## [WORK ORDER]
The answer should hold every line of the listing, unchanged and free of images.
Top of RAW DATA
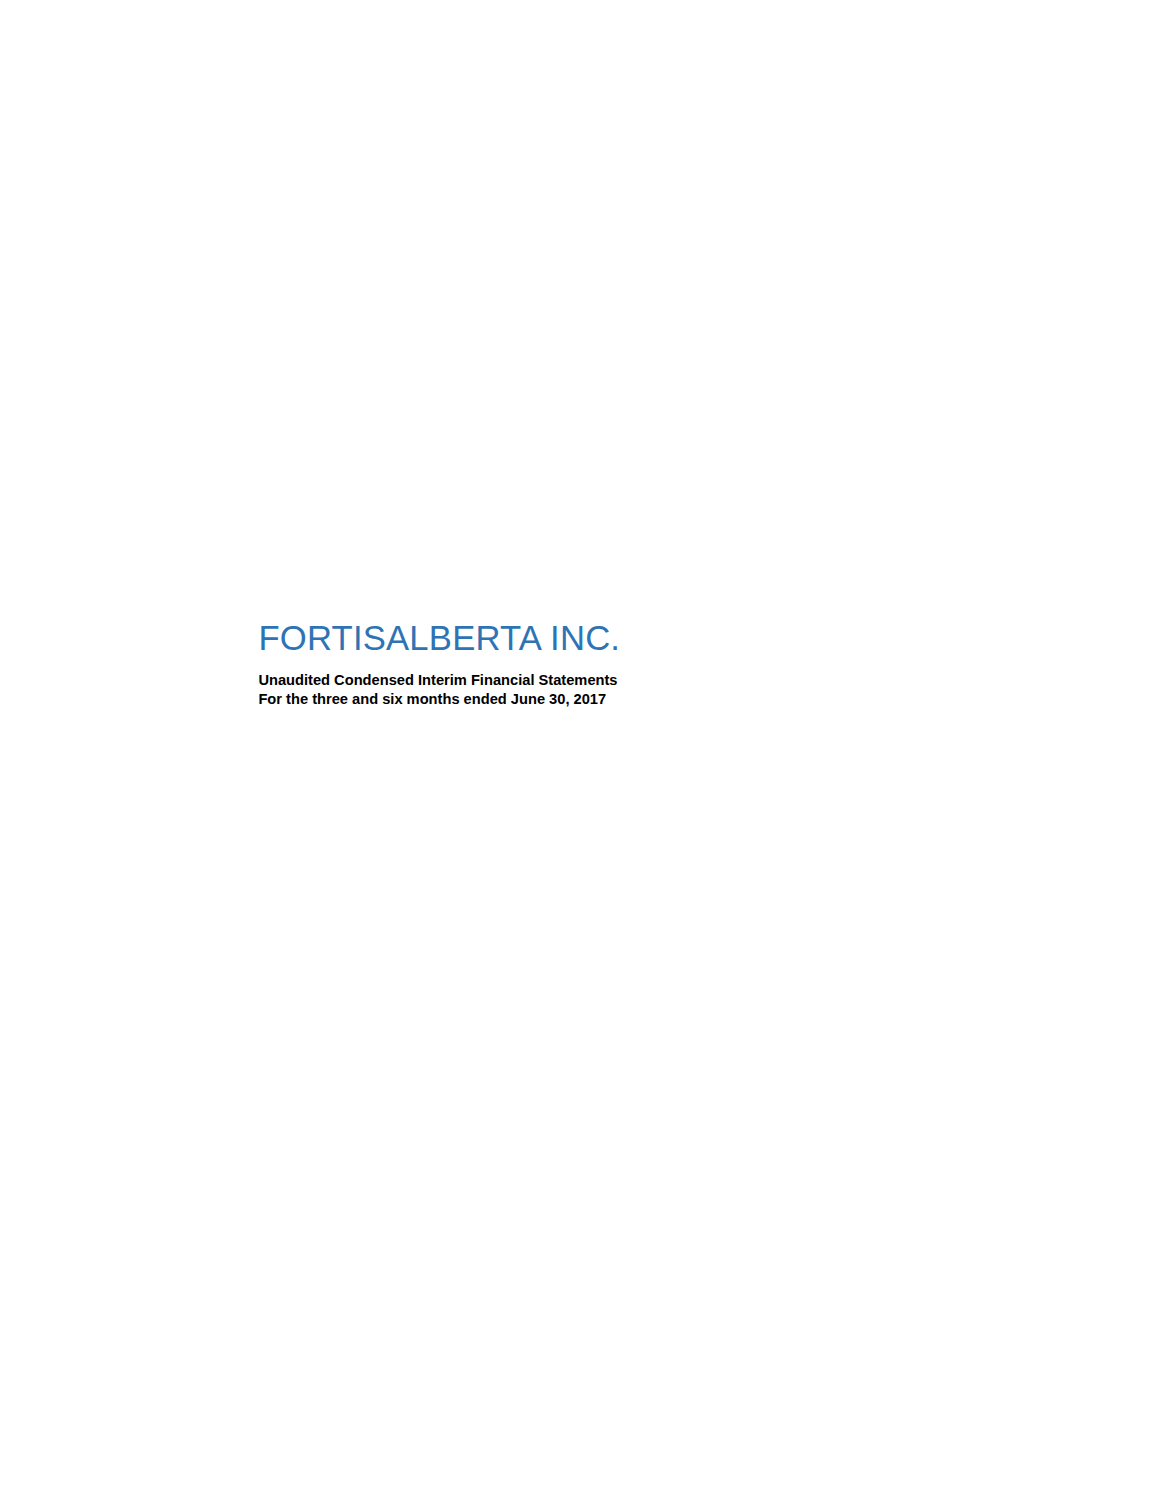FORTISALBERTA INC.
Unaudited Condensed Interim Financial Statements
For the three and six months ended June 30, 2017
Bottom of RAW DATA
## [EXERCISE ANSWER]
FORTISALBERTA INC.
Unaudited Condensed Interim Financial Statements
For the three and six months ended June 30, 2017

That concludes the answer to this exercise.